Quaresma: exercício de alteridade.

23-02-2012 16:48

         A fé cristã nos coloca sempre em relação às outras pessoas. Não existe Cristianismo que parta do individualismo. Ser cristão é estar num relacionamento diferenciado onde se procura aproximações e resoluções de problemas nas relações. É claro que a fé cristã não é a negação do indivíduo. Mas, a fé cristã não prega, não prega, não incentiva o individualismo, o fechar-se em si mesmo. São Tiago, o apóstolo, nos adverte: “Meus irmãos, que adianta alguém dizer que tem fé, quando não tem as obras? A fé seria capaz de salvá-lo? Imaginai que um irmão ou uma irmã não tem o que vestir e que lhes falta a comida de cada dia; se então algum de vós disser a eles: ‘ide em paz, aquecei-vos’ e comei a vontade’, sem lhes dar o necessário para o corpo, que adianta isso? Assim também a fé: se não se traduz em ações, por si só está morta.”  

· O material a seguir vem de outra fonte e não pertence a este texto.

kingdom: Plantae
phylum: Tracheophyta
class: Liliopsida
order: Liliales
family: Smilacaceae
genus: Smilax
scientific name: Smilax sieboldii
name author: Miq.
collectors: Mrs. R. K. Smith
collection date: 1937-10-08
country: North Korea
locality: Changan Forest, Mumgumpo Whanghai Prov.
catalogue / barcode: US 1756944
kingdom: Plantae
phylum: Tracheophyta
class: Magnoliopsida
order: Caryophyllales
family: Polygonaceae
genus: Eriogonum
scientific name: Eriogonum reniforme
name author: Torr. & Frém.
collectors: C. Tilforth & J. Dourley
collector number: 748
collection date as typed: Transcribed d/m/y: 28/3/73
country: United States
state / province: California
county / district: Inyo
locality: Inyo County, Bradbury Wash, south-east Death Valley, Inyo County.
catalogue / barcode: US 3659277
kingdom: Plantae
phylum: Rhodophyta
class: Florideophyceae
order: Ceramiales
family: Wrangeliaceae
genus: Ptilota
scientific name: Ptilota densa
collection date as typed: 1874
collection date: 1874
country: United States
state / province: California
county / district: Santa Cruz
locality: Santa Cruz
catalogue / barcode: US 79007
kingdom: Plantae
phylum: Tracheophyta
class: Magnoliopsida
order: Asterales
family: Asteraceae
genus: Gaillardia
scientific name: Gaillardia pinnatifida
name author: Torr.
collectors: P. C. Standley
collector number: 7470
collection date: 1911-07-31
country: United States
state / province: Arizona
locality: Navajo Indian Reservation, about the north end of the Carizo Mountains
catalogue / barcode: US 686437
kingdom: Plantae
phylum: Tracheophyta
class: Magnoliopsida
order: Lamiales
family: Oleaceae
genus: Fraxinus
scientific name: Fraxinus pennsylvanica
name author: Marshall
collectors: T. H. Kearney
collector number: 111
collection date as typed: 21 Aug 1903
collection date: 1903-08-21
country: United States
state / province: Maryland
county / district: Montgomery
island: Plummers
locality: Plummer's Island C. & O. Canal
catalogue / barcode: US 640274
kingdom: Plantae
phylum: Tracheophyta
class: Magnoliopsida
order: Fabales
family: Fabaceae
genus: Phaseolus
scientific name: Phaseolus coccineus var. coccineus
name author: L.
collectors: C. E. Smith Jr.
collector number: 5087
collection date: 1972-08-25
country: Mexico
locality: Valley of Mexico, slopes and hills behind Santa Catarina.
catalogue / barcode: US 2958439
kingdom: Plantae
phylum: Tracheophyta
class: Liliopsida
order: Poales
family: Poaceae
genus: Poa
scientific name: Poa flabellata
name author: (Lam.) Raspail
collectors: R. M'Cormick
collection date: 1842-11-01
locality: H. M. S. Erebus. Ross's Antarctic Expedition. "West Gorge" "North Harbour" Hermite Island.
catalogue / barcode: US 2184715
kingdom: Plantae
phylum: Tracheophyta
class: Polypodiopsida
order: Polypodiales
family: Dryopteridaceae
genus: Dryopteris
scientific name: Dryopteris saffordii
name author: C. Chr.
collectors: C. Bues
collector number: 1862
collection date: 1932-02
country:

         Portanto, paralelo às práticas religiosas e devocionais está a prática da solidariedade. Todo o período da quaresma é uma oportunidade oferecida pela Igreja Católica para que seus filhos e filhas a exercitem na prática da caridade sendo mais solidários/as com as demais pessoas. Também é óbvio que o incentivo a estas práticas não se dá somente neste tempo favorável de penitência e orações, mas para os católicos e católicas, todo o nosso tempo existencial é tempo favorável para a nossa salvação. Cada dia para o qual acordamos se apresenta como oportunidade grandiosa de conversão; oportunidade para se recomeçar a partir das falhas e limitações; oportunidade para se chegar a Deus e às pessoas que encontrarmos no dia a dia presentes nas mais variadas situações.

         Na quaresma, tempo mais propício para a conversão, por excelência é o momento forte de ascese – exercício mais acentuado para se tornar cada dia melhor em tudo o que fizermos. A ascese é uma palavra que nos remete ao aperfeiçoamento espiritual, porém, o mesmo não é desligado da vida cotidiana dos féis que se dispõe a esta caminhada.

         Como já vimos anteriormente, a fé cristã só se plenifica na realidade concreta das relações sociais, pois ‘a fé se obras é morta’. Daí ser bom lembrarmos que toda prática quaresmal está relacionada à ascese, ao aperfeiçoamento espiritual das pessoas que desejam um progresso maior na fé. Por outro lado, crescer na fé é crescer no exercício alteridade. Isto é, toda prática quaresmal deverá nos tornar mais interdependentes e favorecer a uma maior interação com as outras pessoas. A alteridade praticada com o espírito da quaresma nos abre para o colocar-se no lugar da outra pessoa. Exemplificando melhor: tudo que realizamos a partir do espírito da quaresma tem o objetivo de nos ajudar a experimentar o que a outra pessoa está sentindo. Por exemplo, quando jejuamos, fazemos penitência, deixamos de realizar ou comer algo, damos esmolas, praticamos algum gesto concreto de solidariedade, estamos saindo de nós mesmos/as e indo na direção das outras pessoas, principalmente de quem está sofrendo. Deixar de comer por causa do jejum e não partilhar o alimento que ficou guardado ou o dinheiro desse mesmo alimento é ter uma prática quaresmal vazia de sentido. No jejum nós sentimos a fome das pessoas e as socorremos com aquilo que não comemos. Fazer jejum e não partilhar é economia. É fechar-se em si mesmo. A mesma situação se estabelece com as outras práticas religiosas da quaresma: tudo está voltado para o socorro do irmão e da irmã. Tudo deverá criar solidariedade na alteridade.

         A quaresma é o tempo de uma alteridade consciente. Deverá nos favorecer os relacionamentos reestruturando as situações quebradas pela falta de cidadania. Viver a quaresma torna-se assim uma oportunidade ímpar de se repensar como estamos vivenciando os apelos de Jesus no que se refere ao relacionamento com as pessoas sofredoras. É salutar não se esquecer do que nos diz o próprio Jesus: “... Tive fome e me destes de comer...” (Mateus 25, 35). E ainda, “amai-vos uns aos outros assim como eu vos amei.” (Jo. 15, 12). Na quaresma a compreensão e vivência da alteridade tornam-se necessárias como elementos essenciais da ascese.